● DATA EXCERPTS:
Start of Block

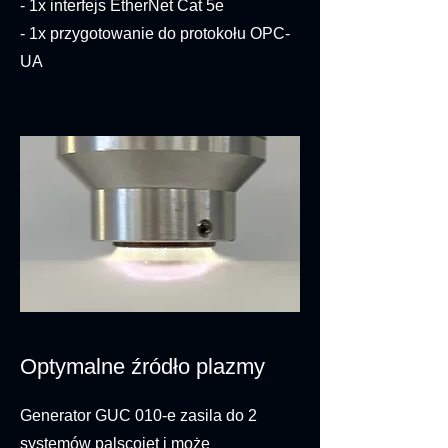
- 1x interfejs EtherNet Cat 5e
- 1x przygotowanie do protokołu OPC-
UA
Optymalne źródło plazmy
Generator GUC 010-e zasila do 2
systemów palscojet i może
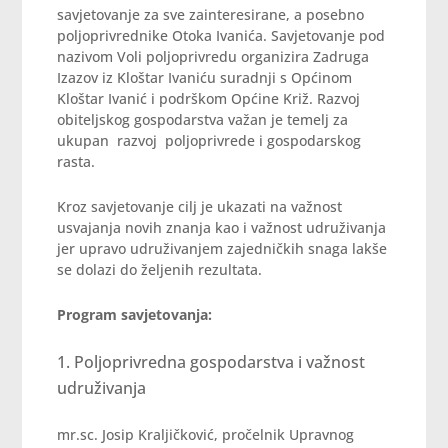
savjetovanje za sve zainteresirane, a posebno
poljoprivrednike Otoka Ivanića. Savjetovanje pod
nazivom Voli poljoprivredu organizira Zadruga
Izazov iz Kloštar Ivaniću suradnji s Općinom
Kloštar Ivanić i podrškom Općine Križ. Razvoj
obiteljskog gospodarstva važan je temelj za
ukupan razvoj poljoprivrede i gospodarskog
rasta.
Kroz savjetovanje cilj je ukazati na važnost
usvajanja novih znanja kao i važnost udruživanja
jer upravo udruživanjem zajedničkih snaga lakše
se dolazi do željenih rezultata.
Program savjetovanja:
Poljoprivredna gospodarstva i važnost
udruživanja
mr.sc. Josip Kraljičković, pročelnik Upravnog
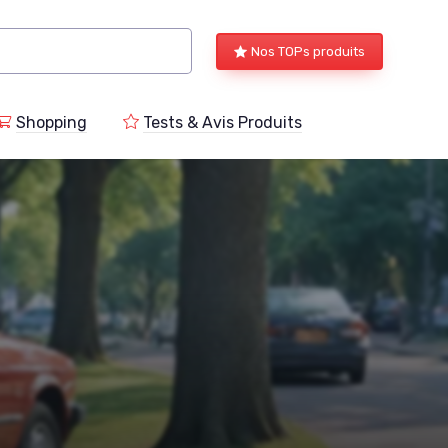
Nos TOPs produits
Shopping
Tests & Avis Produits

End of Block
Start of Block

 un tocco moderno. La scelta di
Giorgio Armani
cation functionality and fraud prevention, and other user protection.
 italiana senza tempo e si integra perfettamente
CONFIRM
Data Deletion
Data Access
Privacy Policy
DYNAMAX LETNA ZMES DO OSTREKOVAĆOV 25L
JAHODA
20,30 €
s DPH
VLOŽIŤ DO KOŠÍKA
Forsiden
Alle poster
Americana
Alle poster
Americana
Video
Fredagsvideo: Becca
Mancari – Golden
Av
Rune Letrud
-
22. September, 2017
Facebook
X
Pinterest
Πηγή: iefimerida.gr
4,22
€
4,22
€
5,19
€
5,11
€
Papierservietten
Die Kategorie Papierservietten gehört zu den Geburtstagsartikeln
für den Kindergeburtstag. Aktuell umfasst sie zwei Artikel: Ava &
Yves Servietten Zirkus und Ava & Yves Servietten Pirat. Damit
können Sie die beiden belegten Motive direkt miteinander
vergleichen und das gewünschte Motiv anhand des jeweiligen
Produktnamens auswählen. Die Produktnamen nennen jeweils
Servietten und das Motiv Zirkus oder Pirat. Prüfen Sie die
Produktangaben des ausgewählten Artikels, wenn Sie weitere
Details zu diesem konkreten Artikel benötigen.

End of Block
Start of Block

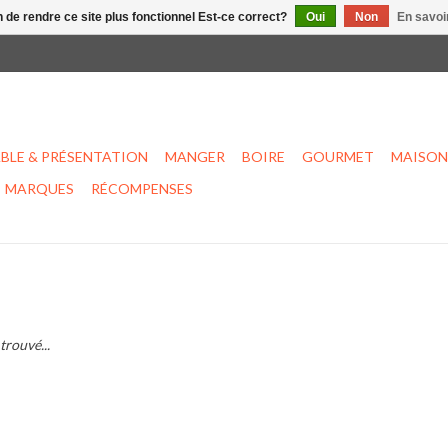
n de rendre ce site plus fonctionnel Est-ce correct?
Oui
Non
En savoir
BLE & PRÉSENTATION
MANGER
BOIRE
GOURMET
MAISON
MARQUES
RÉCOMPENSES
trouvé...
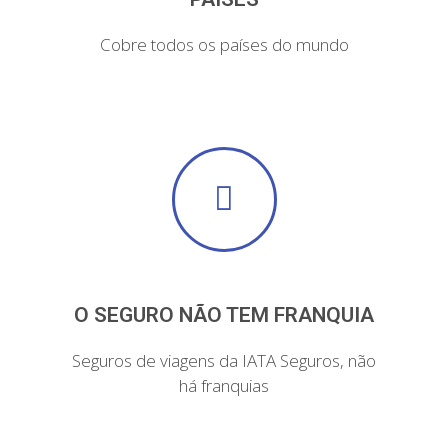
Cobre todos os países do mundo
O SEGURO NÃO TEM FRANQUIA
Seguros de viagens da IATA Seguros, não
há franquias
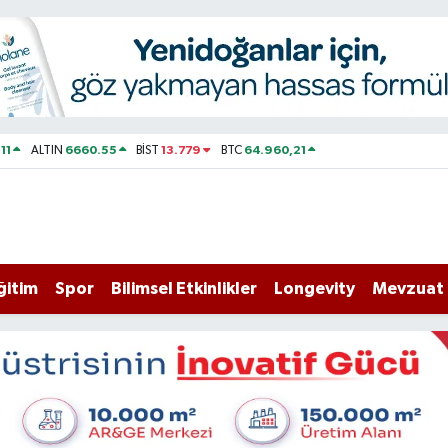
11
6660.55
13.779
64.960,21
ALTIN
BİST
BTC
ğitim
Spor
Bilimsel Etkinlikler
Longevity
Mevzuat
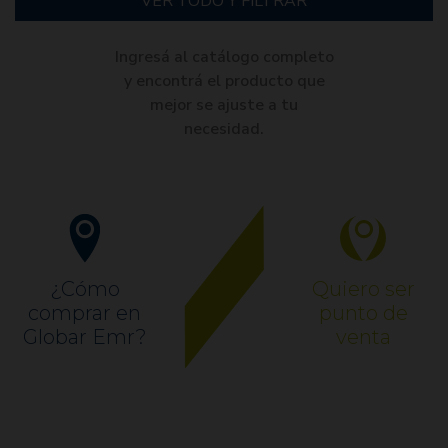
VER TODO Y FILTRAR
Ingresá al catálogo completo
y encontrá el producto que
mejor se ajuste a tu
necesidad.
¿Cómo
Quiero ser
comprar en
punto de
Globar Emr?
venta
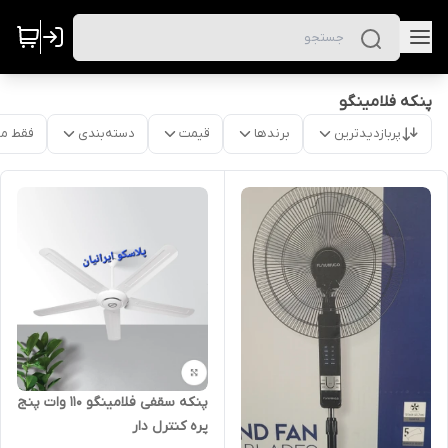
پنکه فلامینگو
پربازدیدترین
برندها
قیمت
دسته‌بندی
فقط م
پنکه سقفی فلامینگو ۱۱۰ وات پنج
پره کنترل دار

End of Block

● EXERCISE PROMPT: The answer should be nothing but the number of lines above that contain "پنکه".

● WRITTEN SOLUTION: 2